*Wybrany tekst*.
Dwujęzyczność opóźnia rozwój choroby Alzheimera

Dzięki Mai otrzymałem link do tego artykułu w Gazecie.pl. Mówi on, że u osób, które na co dzień posługują się co najmniej dwoma językami, wystąpienie pierwszych symptomów demencji może opóźnić się nawet o pięć lat.


Od razu pomyślałem sobie, czy nie jest to jednak dalszy powód do tego, aby nasze dzieci nie miały dodatkowych zajęć j.angielskiego, który jest łatwy do wymówienia i także w zakresie gramatycznym i ortograficznym. Wiem, że znów znajdę krytyków mówiących, że skoro nie zna polskiego to po co angielski, ale przypomnę tylko to spotkało Dinkę z Chorwacji. jej syn juz 8 letni nie mówi i nie chce mówić po chorwacku. Dla niego jest to język za trudny. Natomiast świetnie radzi sobie z językiem angielskim nosząc “angielskiego GUKA” i wspomagając się nim doskonale.

Z drugiej strony nie wiem, czy wiecie ale w Polsce znam już 2 osoby z ZD, które zdawały egzamin maturalne z angielskiego i francuskiego. Zdanie języków obcych na maturze okazało się zdecydowanie łatwiejsze niż języka ojczystego. Chyba coś w tym jest.

*Dostarczone materiały*.

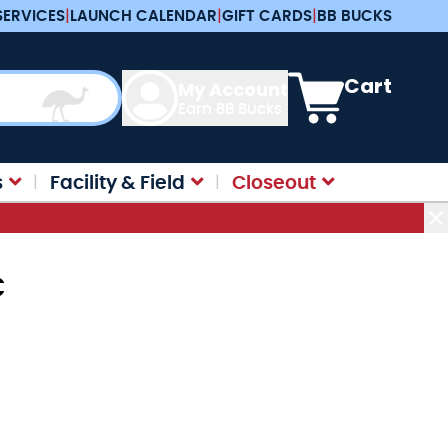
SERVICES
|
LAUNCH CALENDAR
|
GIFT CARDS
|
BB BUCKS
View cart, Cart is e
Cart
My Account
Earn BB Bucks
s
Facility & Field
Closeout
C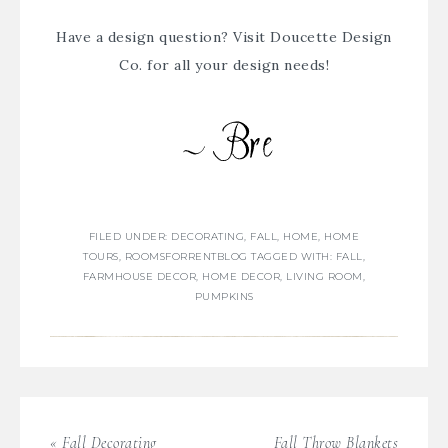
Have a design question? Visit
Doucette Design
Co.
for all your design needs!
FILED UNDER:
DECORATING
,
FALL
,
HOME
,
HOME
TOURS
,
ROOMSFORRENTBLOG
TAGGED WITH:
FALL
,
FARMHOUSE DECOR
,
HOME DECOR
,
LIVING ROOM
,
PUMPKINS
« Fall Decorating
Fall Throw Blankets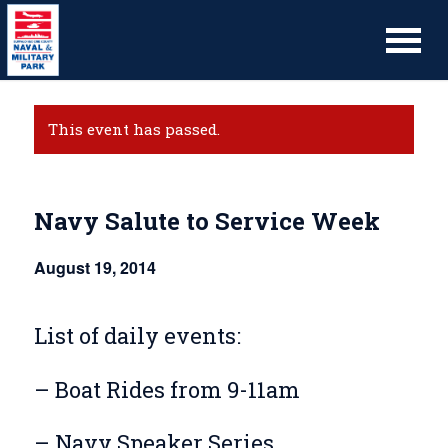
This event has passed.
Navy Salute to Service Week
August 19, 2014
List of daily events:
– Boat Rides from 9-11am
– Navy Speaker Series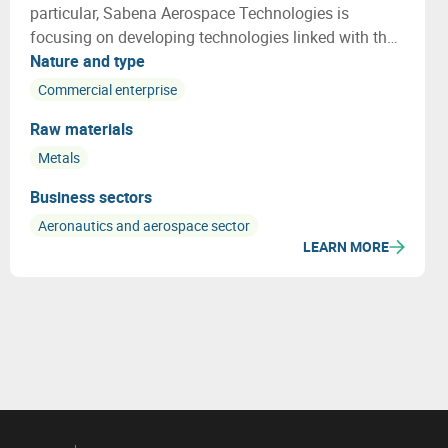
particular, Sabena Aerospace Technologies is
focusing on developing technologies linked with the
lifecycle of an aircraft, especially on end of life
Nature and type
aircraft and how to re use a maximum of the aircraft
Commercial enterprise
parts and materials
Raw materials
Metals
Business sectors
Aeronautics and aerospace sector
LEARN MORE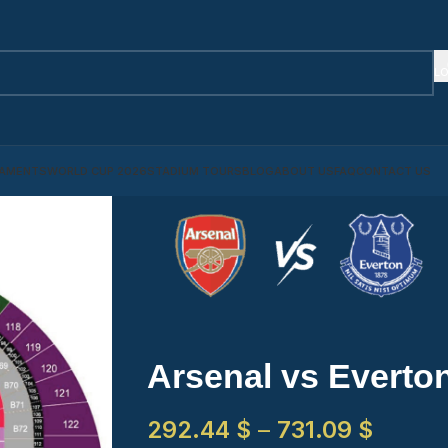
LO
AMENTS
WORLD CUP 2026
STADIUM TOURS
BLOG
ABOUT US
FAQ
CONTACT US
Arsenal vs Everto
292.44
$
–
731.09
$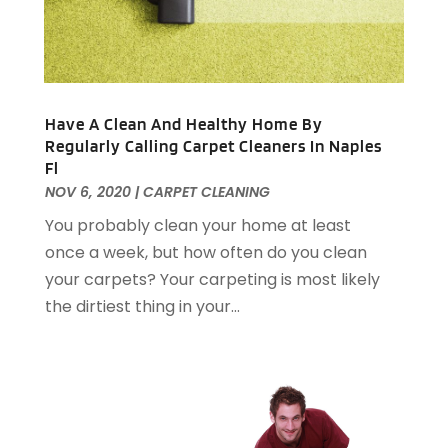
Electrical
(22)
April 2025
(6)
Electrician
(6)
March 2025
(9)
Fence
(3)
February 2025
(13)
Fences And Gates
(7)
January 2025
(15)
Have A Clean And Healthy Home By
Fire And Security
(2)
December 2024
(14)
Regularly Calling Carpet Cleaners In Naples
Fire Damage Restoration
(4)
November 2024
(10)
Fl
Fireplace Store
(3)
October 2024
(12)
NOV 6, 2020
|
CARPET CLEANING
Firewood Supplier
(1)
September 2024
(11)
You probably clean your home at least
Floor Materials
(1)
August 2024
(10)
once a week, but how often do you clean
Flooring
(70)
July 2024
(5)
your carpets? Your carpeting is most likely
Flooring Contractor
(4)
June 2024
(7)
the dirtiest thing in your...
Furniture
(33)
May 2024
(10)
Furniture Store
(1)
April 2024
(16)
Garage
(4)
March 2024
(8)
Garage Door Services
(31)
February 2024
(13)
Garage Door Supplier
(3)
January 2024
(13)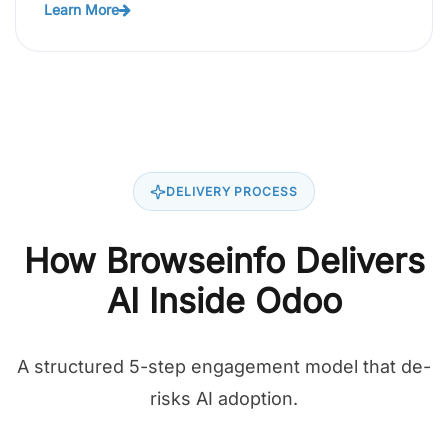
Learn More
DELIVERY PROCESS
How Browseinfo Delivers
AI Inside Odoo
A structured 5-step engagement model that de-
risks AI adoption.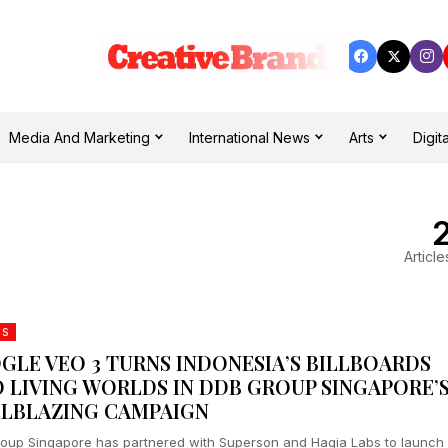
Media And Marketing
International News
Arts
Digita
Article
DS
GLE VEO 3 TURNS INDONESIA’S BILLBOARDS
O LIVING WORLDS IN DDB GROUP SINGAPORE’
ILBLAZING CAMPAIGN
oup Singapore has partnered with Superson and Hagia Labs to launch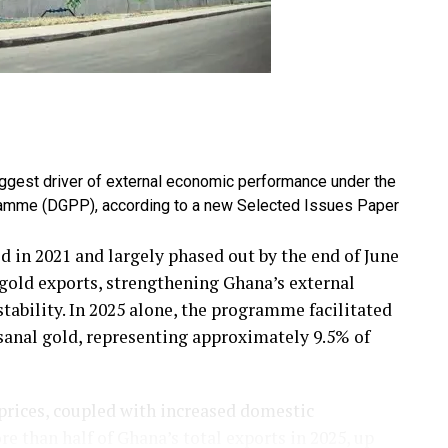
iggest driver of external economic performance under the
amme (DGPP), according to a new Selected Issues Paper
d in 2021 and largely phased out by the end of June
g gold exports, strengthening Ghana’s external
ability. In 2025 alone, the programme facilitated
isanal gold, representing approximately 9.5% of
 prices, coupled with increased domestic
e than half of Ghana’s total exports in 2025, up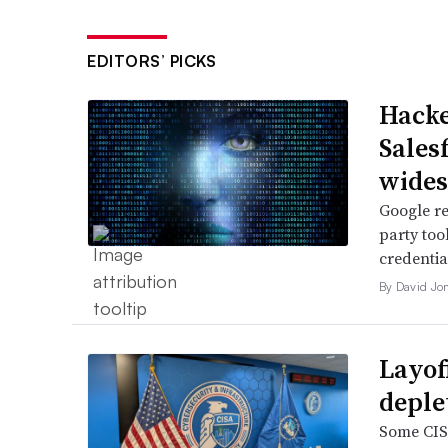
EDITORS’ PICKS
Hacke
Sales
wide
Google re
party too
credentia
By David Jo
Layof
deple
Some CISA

*Polecenia*.
a: Skopiuj dosłownie fragment tekstu o dwujęzyczności od słów „Od razu pomyślałem” aż do słów „w tym jest.”.
b: Według tekstu o dwujęzyczności, o ile lat może się opóźnić wystąpienie pierwszych symptomów demencji u osób, które na co dzień posługują się co najmniej dwoma językami?
Korzystaj wyłącznie z tekstu o dwujęzyczności.

*Odpowiedzi według numerów*.
a:
Od razu pomyślałem sobie, czy nie jest to jednak dalszy powód do tego, aby nasze dzieci nie miały dodatkowych zajęć j.angielskiego, który jest łatwy do wymówienia i także w zakresie gramatycznym i ortograficznym. Wiem, że znów znajdę krytyków mówiących, że skoro nie zna polskiego to po co angielski, ale przypomnę tylko to spotkało Dinkę z Chorwacji. jej syn juz 8 letni nie mówi i nie chce mówić po chorwacku. Dla niego jest to język za trudny. Natomiast świetnie radzi sobie z językiem angielskim nosząc “angielskiego GUKA” i wspomagając się nim doskonale.

Z drugiej strony nie wiem, czy wiecie ale w Polsce znam już 2 osoby z ZD, które zdawały egzamin maturalne z angielskiego i francuskiego. Zdanie języków obcych na maturze okazało się zdecydowanie łatwiejsze niż języka ojczystego. Chyba coś w tym jest.

b: Nawet o pięć lat.